I came to Canada forty years ago as a graduate student at the University of Toronto’s Center for Medieval Studies. Like most Americans, my understanding of the great hulking land mass to the north of the 49th parallel was derived largely from Dudley Do Right cartoons. Indeed, my ignorance so appalled a Canadian friend of mine that he presented me with a reading list: Canadian Culture 101. Several tortured novels and a passing acquaintance with the Group of Seven later, I remained unprepared for the through-the-looking-glass experience that Canada proved to be – things appeared to be more or less the same as in the States; they were, in fact, very different. Canada was far safer; people were more civil, if less exuberant; but, most of all, there was just a whole lot less drama.


Case in point: national holidays.


National holidays in Canada are, to paraphrase Ricky from The Trailer Park Boys, “a time to get drunk and stoned with your friends and family.” And that’s what Canadians do when holiday time rolls around; we get drunk and stoned with our friends and family:

  • We do not celebrate making it through our first winter by grossly overeating way too close to Christmas, then camping out outside Walmart so that we can trample our fellow citizens in the battle for bargains when the doors open at dawn on Black Friday. Canadian Thanksgiving takes place in early October and is a decorous little celebration of the harvest, spiked with just the slightest soupçon of family-engendered angst.

  • As for our national birthday, Canada was not born in conflict, but in compromise and due process; hence Canada Day is largely about mass quantities of beer quaffed near largish bodies of water, as opposed to the saber rattling, flag flogging and pant hooting with which the Fourth of July is commemorated south of the border.

  • Instead of Presidents’ Day, we have Family Day. (That kind of says it all.)

Most of my fellow graduate students at the Center for Medieval Studies were American. They got together on Sunday mornings to mainline coffee, read the New York Times and complain about how boring Canada was. Not me. I hung out in my basement room in the Annex with a blue parakeet named after the Roman Emperor Julian the Apostate and listened to bleak radio dramas on the CBC about life on the Prairies. I married a Canadian. Then another one. I didn’t leave. I became a Canadian citizen and, as time wore on, I grew less and less enamored of my native land and more at home in my adopted one.


The United States has been a force for some good in the world, but recently it has come down with a real bad case of stupid. A couple of years ago, I was walking my dog at dawn on a North Carolina beach when I met a local man doing likewise. Twenty children had just been gunned down by a madman in in Newtown, a town I had once visited and found charming, and the U.S.’s credit rating had just been degraded because of Republican shenanigans. We lamented these debacles and then he asked,“What do Canadians think of Americans?”


“We think you’re crazy,” I replied.


And we do.


So, to both my countries on your Special Day, have a good one!

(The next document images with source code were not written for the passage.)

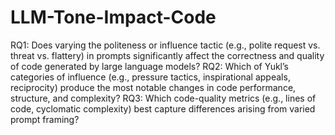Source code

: # LLM-Tone-Impact-Code
RQ1: Does varying the politeness or influence tactic (e.g., polite request vs. threat vs. flattery) in prompts significantly affect the correctness and quality of code generated by large language models?
RQ2: Which of Yukl’s categories of influence (e.g., pressure tactics, inspirational appeals, reciprocity) produce the most notable changes in code performance, structure, and complexity?
RQ3: Which code-quality metrics (e.g., lines of code, cyclomatic complexity) best capture differences arising from varied prompt framing?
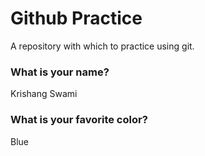# Github Practice

A repository with which to practice using git.

### What is your name?

Krishang Swami


### What is your favorite color?

Blue
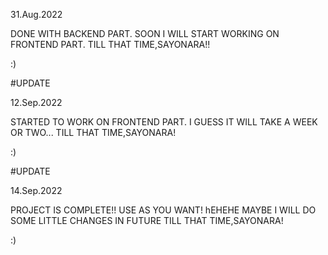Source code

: 31.Aug.2022

DONE WITH BACKEND PART.
SOON I WILL START WORKING ON FRONTEND PART.
TILL THAT TIME,SAYONARA!!

:)


#UPDATE

12.Sep.2022

STARTED TO WORK ON FRONTEND PART.
I GUESS IT WILL TAKE A WEEK OR TWO...
TILL THAT TIME,SAYONARA!

:)

#UPDATE

14.Sep.2022

PROJECT IS COMPLETE!!
USE AS YOU WANT! hEHEHE
MAYBE I WILL DO SOME LITTLE CHANGES IN FUTURE
TILL THAT TIME,SAYONARA! 

:)
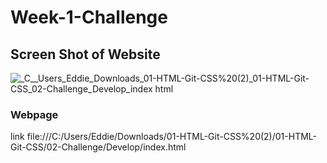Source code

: # Week-1-Challenge

## Screen Shot of Website
![_C__Users_Eddie_Downloads_01-HTML-Git-CSS%20(2)_01-HTML-Git-CSS_02-Challenge_Develop_index html](https://github.com/Wxxlfe/Week-1-Challenge/assets/142287140/0d28ab0f-3275-48a6-a4e8-dc924ef2491b)

### Webpage
link file:///C:/Users/Eddie/Downloads/01-HTML-Git-CSS%20(2)/01-HTML-Git-CSS/02-Challenge/Develop/index.html
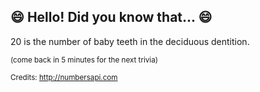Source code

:## :smile: Hello! Did you know that... :smile:
20 is the number of baby teeth in the deciduous dentition.

<sup>(come back in 5 minutes for the next trivia)</sup>


<sup>Credits: http://numbersapi.com</sup>
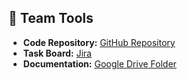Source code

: ## 🧰 Team Tools
- **Code Repository:** [GitHub Repository](https://github.com/raee28/CS3053_Project)
- **Task Board:** [Jira](https://cs3051.atlassian.net/jira/software/projects/SCRUM/summary)
- **Documentation:** [Google Drive Folder](https://drive.google.com/drive/folders/1VFSNJPxJZ4ue0uIs88_e-jGwS_6ZvXX2?usp=drive_link)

I pray to the Universe that not too many drunk or stoned Canadians celebrate Canada Day by falling off the dock and drowning. I also pray that not too many of my fellow Americans decide to mark the joyous occasion of the Fourth of July by mowing down more of their compatriots in yet another senseless mass shooting.


Because minimizing the slaughter would be awfully nice and what is more Canadian than nice?